Most of the iron that we normally contain is in
- hemoglobin (~65%)
- liver parenchymal cells (15-30%), mostly as ferritin.
When levels of iron drop, liver releases ferritin stores and iron is transported in the plasma (bound to a carrier protein)
Iron Transport in the Body
- Iron (Fe+3) ingested from the diet, goes into intestine
- ferric iron is found in diet, is insoluble - Fe+2 absorbed by active transport into plasma
- iron can only absorbed as ferrous form - Fe3+ transferrin protein transports ferric iron when it is inside the plasma
- It (Fe3+) is transported to bone marrow. Bone marrow uses Fe to make hemoglobin (Hb) as part or RBC synthesis
- Fe to Heme to Hb to RBC synthesis - RBCs live 120 days in the blood.
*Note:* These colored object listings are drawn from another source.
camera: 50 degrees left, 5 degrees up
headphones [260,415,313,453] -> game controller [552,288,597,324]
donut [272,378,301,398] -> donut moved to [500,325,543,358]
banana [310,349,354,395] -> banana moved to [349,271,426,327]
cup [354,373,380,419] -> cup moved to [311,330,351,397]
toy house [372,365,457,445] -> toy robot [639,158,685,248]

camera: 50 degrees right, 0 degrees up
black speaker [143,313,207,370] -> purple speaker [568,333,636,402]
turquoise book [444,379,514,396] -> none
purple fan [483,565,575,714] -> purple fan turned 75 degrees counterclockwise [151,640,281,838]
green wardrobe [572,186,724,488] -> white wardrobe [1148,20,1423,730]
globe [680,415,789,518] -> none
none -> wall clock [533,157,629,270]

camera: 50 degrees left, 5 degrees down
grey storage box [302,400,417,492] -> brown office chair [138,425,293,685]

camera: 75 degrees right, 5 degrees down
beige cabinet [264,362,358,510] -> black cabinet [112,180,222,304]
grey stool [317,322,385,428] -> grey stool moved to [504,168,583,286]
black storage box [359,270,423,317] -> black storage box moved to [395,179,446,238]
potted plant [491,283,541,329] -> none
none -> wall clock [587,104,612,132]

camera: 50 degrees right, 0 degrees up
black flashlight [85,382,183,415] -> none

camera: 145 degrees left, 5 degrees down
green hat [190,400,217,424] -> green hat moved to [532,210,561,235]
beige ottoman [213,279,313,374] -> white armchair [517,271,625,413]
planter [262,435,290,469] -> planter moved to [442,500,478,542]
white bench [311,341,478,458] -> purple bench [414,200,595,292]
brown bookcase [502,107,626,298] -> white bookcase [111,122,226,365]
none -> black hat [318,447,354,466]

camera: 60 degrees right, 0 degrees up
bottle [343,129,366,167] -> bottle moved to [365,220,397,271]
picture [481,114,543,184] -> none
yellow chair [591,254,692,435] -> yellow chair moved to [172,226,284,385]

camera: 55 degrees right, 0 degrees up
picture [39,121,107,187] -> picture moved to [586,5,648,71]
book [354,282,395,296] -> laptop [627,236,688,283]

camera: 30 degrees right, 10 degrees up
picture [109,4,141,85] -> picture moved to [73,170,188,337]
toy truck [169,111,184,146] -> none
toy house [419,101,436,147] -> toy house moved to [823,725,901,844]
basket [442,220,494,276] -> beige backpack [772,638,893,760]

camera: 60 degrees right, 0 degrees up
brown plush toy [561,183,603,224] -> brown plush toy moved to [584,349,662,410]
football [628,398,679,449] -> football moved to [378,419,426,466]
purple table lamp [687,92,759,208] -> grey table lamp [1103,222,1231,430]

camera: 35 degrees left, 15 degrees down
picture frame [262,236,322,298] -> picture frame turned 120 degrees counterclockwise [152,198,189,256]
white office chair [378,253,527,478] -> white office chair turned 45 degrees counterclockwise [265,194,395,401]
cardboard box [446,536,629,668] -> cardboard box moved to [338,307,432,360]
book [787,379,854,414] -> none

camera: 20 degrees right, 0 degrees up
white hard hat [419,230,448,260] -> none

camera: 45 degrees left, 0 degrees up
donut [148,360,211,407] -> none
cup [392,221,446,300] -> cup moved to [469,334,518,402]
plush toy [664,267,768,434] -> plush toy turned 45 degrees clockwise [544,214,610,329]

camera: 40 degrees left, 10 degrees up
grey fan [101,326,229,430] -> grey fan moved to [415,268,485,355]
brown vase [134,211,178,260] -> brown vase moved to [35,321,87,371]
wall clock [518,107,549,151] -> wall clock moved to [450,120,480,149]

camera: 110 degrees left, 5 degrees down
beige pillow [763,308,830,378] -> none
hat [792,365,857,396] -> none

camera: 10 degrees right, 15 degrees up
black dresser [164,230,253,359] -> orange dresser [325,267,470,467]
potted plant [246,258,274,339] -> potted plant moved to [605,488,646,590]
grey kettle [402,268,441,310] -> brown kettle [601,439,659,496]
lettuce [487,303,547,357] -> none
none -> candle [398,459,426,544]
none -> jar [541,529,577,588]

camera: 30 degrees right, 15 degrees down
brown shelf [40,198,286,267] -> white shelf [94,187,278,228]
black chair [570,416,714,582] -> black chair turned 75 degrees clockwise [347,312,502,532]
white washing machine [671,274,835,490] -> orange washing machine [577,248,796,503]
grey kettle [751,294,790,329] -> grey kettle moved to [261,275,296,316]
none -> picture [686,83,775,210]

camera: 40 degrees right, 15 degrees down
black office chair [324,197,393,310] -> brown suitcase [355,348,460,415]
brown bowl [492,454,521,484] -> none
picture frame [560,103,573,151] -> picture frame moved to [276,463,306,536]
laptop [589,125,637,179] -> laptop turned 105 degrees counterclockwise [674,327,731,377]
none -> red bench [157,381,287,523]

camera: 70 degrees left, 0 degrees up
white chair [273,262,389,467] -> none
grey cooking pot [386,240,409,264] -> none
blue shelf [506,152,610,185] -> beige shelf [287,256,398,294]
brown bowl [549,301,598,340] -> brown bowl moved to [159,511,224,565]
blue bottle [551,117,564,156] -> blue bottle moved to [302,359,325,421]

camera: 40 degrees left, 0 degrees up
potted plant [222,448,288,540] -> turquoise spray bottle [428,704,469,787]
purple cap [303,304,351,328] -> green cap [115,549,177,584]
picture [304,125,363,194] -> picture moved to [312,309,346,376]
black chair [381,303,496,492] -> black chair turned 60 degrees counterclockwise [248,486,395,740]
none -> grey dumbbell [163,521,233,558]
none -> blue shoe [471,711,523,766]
- Hb goes to spleen. Macrophages in spleen break up the RBC. Spleen destroys old RBCs and converts Hb to bilirubin
As Hb is converted to bilirubin, iron is removed and recycled back with transferrin for another round.
- Bilirubin and metabolites are excreted in urine (goes to kidney) and feces (goes to liver)
- Liver: metabolizes bilirubin and excretes it in bile, then excretes the bile as bilirubin metabolites in feces
- Kidney: metabolizes bilirubin and excretes it in urine - Liver also stores excess Fe3+ as ferritin
Iron Absorption
Iron absorption is slow, despite a diet high in iron
Iron depletion in the body is ongoing
- Iron stores must be replaced
Iron can build up in the body and cause problems to a variety of issues when the liver stores become saturated.
Therefore total body levels of iron are carefully controlled at the level of iron absorption.